Review: Cubemen

People have been releasing Tower Defense games for about a decade now; most of them end up being the same thing just recycled with a few different graphics.  So when a game comes along and tries to do something different most of the time it worth some kind of note, sadly for Cubemen this doesn’t really seem to fall into the “most of the time category”.

The good thing that Cubemen does differently than other games in the genre is build unique 3D worlds to scatter units around for better positioning.  When the rest of these types of games play like a gloried table top board game, it is refreshing to see one that finally seems to have decided to treat things like a video game.  Even though this is the first time that I have seen a Tower Defense game move into the third dimension it still doesn’t seem to be enough for it to become that vastly different than any other browser based game out there.

Although the art design of the game seems to sense that it was the first to do something like this and came up with an odd and interesting retro look to plaster on everything.  The levels and characters are all reduced to what appears to be solid polygon blocks, almost invoking a sense that the game itself is just going to be a stepping stone on the way to something better and more interesting.

Almost everything else about the game ends up weighing down the individuality of the experience, from the way that every unit that can be thrown out feels entirely disposable and only being different from one another by how well it can slow down enemy units, to the way that some levels feel like they have drag on for four times the length that they should.  I am sure that at one point this game looked great on paper, but along the way it simply lost its way.

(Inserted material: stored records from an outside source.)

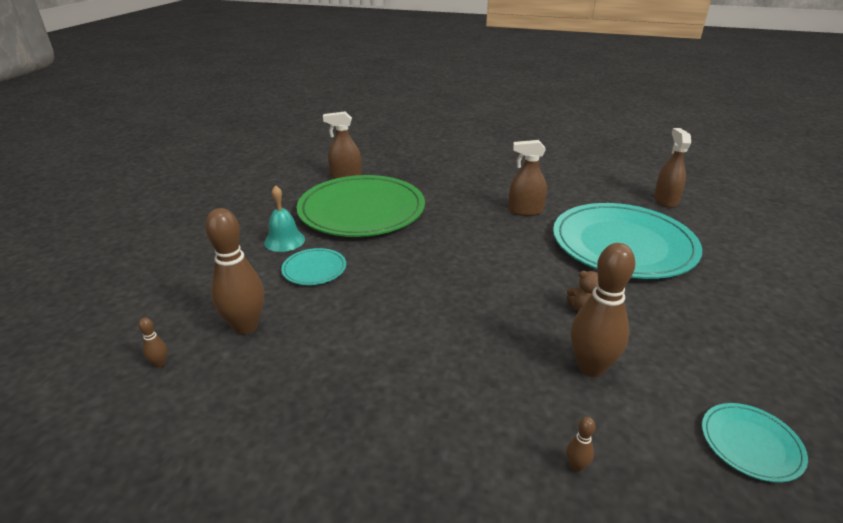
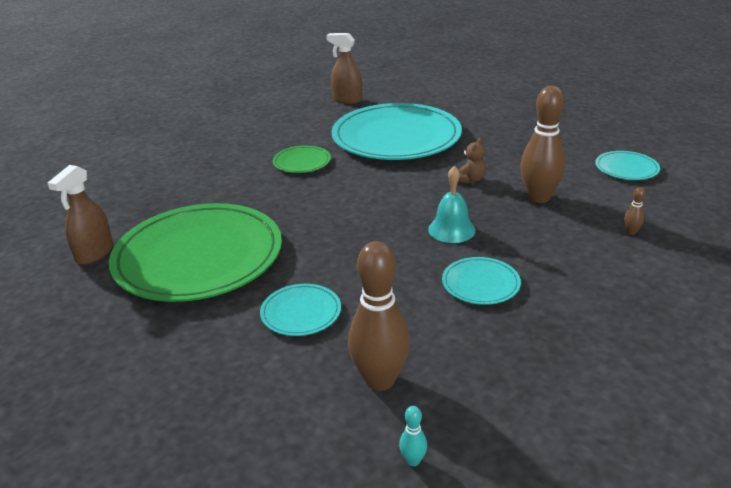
camera: 65 degrees left, 0 degrees up
brown bowling pin [138,317,167,367] -> turquoise bowling pin [399,406,427,466]
turquoise bell [264,185,305,252] -> turquoise bell moved to [428,166,476,243]
brown spray bottle [508,140,547,216] -> green plate [273,146,331,173]
none -> turquoise plate [442,257,521,305]

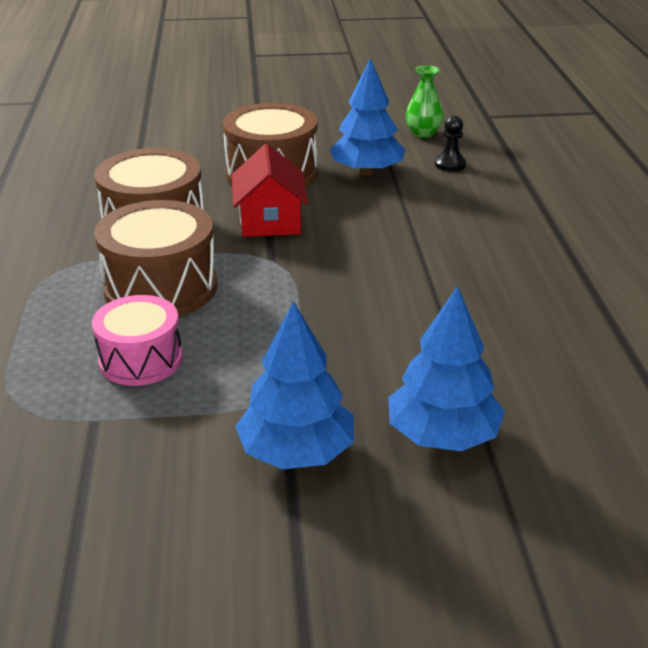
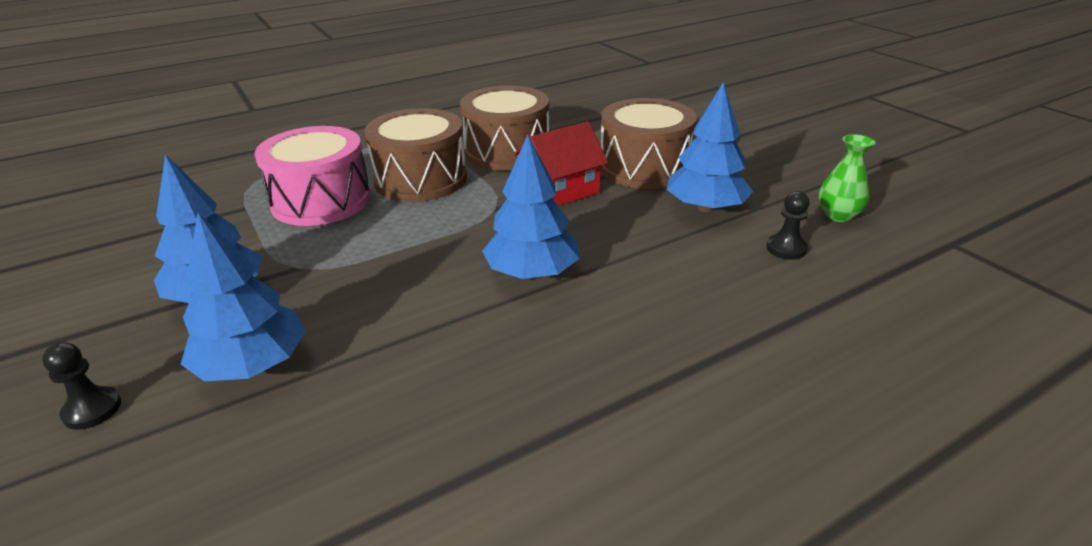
camera: 65 degrees right, 0 degrees up
pink drum [92,295,183,386] -> pink drum [255,126,371,226], size x1.52
none -> black pawn [42,342,121,430]
none -> blue tree [482,135,579,279]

The asking price itself isn’t that steep—at five dollars—if one really is a diehard fan of the genre as it will probably be something that can win some random debate 10 years from now about how video games slowly evolve.  The problem is that besides probably being a really interesting, and hopefully argument winning, footnote in game history there isn’t really that much more to see here.  For those still curious enough to want to buy it the publisher does seem rather keen to discounts during Steam sales, pick it up then.